2004
В один из дней, не самый погодистый; в день, когда серое море застыло над городом. Художница сидела на кухне и никак не могла вспомнить, кто она. Где-то посередине жизни, покачиваясь на волнах – ни вперёд, ни назад – она застыла. Время стало мимолётным, но не исчезло: оно разложилось по кухонному столу – в виде слов и записок. Некоторые уже были прикреплены магнитами к холодильнику, всунуты в скобы зеркала, подложены под сахарницу, прибиты гвоздиком к дверному проëму.

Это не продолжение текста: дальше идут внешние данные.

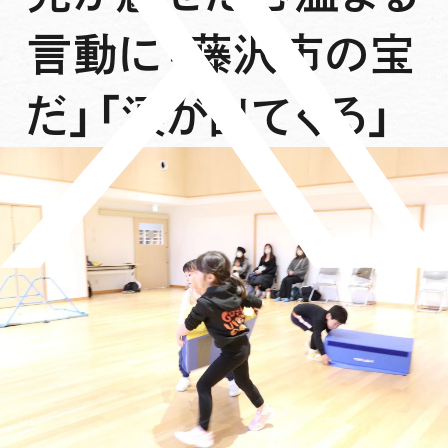
言動に「藤沢市の宝
だ」「涙が出てくる」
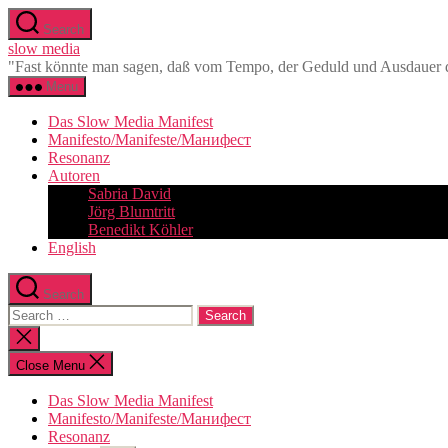
Skip
Search
to
slow media
the
"Fast könnte man sagen, daß vom Tempo, der Geduld und Ausdauer de
content
Menu
Das Slow Media Manifest
Manifesto/Manifeste/Манифест
Resonanz
Autoren
Sabria David
Jörg Blumtritt
Benedikt Köhler
English
Search
Search
for:
Close
search
Close Menu
Das Slow Media Manifest
Manifesto/Manifeste/Манифест
Resonanz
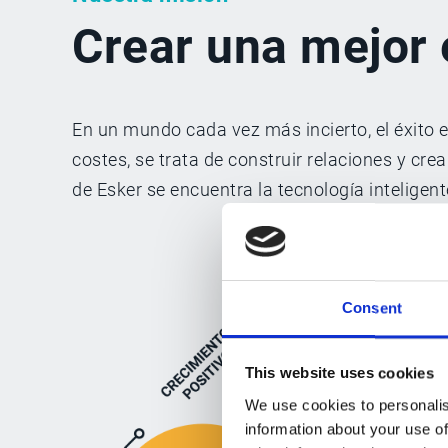
Crear una mejor 
En un mundo cada vez más incierto, el éxito e
costes, se trata de construir relaciones y cre
de Esker se encuentra la tecnología inteligen
Consent
This website uses cookies
We use cookies to personalis
information about your use of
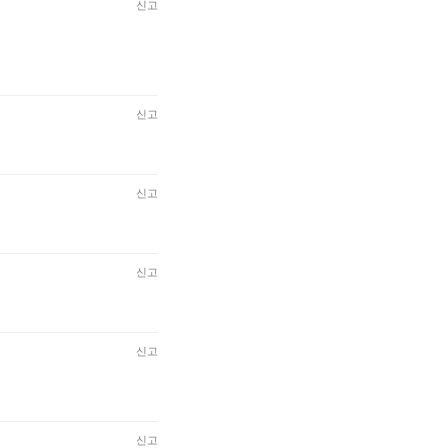
신고
신고
신고
신고
신고
신고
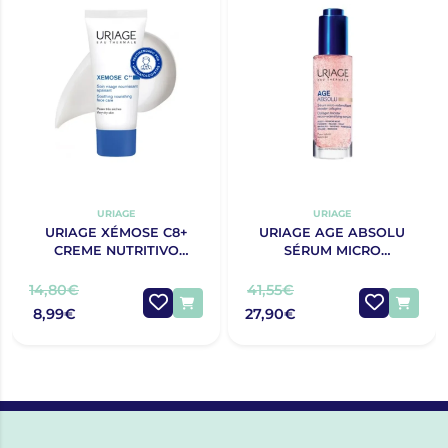
URIAGE
URIAGE
URIAGE XÉMOSE C8+
URIAGE AGE ABSOLU
CREME NUTRITIVO
SÉRUM MICRO
CALMANTE DE ROSTO
REDENSIFICANTE 30ML
40ML
14,80€
41,55€
8,99€
27,90€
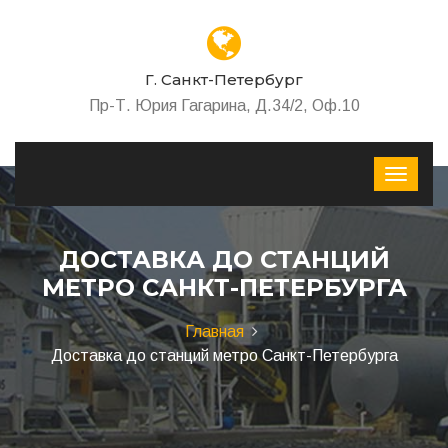
Г. Санкт-Петербург
Пр-Т. Юрия Гагарина, Д.34/2, Оф.10
ДОСТАВКА ДО СТАНЦИЙ
МЕТРО САНКТ-ПЕТЕРБУРГА
Главная
Доставка до станций метро Санкт-Петербурга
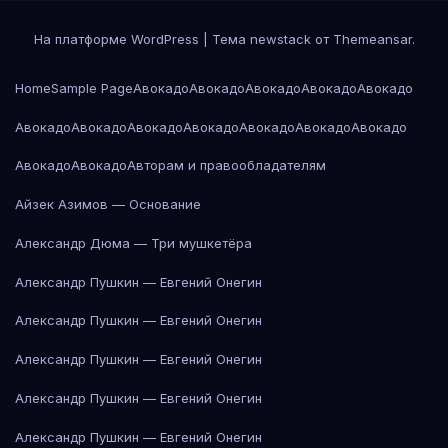
На платформе WordPress
|
Тема newstack от
Themeansar
.
Home
Sample Page
Авокадо
Авокадо
Авокадо
Авокадо
Авокадо
Авокадо
Авокадо
Авокадо
Авокадо
Авокадо
Авокадо
Авокадо
Авокадо
Авокадо
Авторам и правообладателям
Айзек Азимов — Основание
Александр Дюма — Три мушкетёра
Александр Пушкин — Евгений Онегин
Александр Пушкин — Евгений Онегин
Александр Пушкин — Евгений Онегин
Александр Пушкин — Евгений Онегин
Александр Пушкин — Евгений Онегин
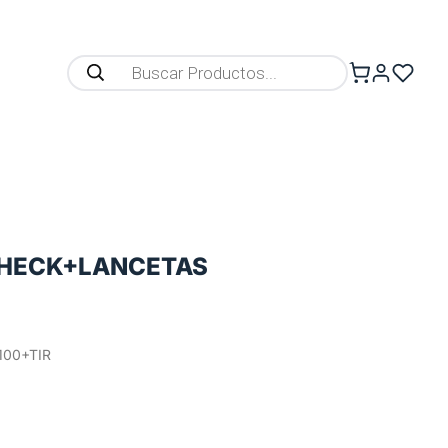
CHECK+LANCETAS
100+TIR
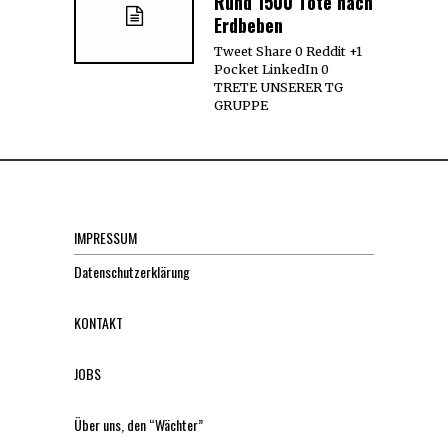
Rund 1500 Tote nach
Erdbeben
Tweet Share 0 Reddit +1
Pocket LinkedIn 0
TRETE UNSERER TG
GRUPPE
IMPRESSUM
Datenschutzerklärung
KONTAKT
JOBS
Über uns, den “Wächter”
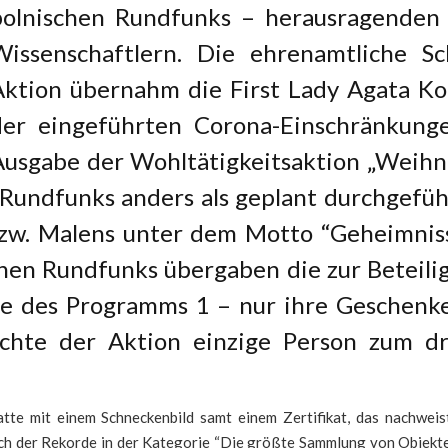
polnischen Rundfunks – herausragenden 
Wissenschaftlern. Die ehrenamtliche Sc
Aktion übernahm die First Lady Agata K
der eingeführten Corona-Einschränkunge
Ausgabe der Wohltätigkeitsaktion „Weihn
Rundfunks anders als geplant durchgeführ
zw. Malens unter dem Motto “Geheimnis
hen Rundfunks übergaben die zur Beteili
e des Programms 1 – nur ihre Geschenke.
ichte der Aktion einzige Person zum dr
tte mit einem Schneckenbild samt einem Zertifikat, das nachweis
h der Rekorde in der Kategorie “Die größte Sammlung von Objekten,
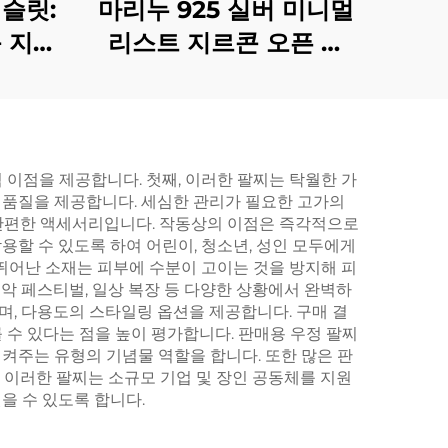
슬릿:
마리누 925 실버 미니멀
 지어
리스트 지르콘 오픈 링
(제품 번호: BXRAG003)
이점을 제공합니다. 첫째, 이러한 팔찌는 탁월한 가
 품질을 제공합니다. 세심한 관리가 필요한 고가의
가 간편한 액세서리입니다. 작동상의 이점은 즉각적으로
할 수 있도록 하여 어린이, 청소년, 성인 모두에게
뛰어난 소재는 피부에 수분이 고이는 것을 방지해 피
 음악 페스티벌, 일상 복장 등 다양한 상황에서 완벽하
, 다용도의 스타일링 옵션을 제공합니다. 구매 결
수 있다는 점을 높이 평가합니다. 판매용 우정 팔찌
켜주는 유형의 기념물 역할을 합니다. 또한 많은 판
. 이러한 팔찌는 소규모 기업 및 장인 공동체를 지원
을 수 있도록 합니다.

Только что она выписала новые цитаты, выводя аккуратно буквы. И взглянув на голый тополь, который покачивался в облаках, забыла зачем это делала.
Разноцветные ручки, квадратные стикеры, всё старалось внести хоть какое-то различие в её дни. Но какую именно жизнь они пытались разнообразить? Вся жизнь слилась, расплылась, как акварель на мокрой бумаге – что вода на листе, что дождь за окном. Она с трудом могла отличить одно от другого. Плечо зябко дёрнулось, и рука подтянула край бежевого кардигана, жестом вернув себя обратно – хоть чуть-чуть, и этот момент заметила своё отражение на стекле.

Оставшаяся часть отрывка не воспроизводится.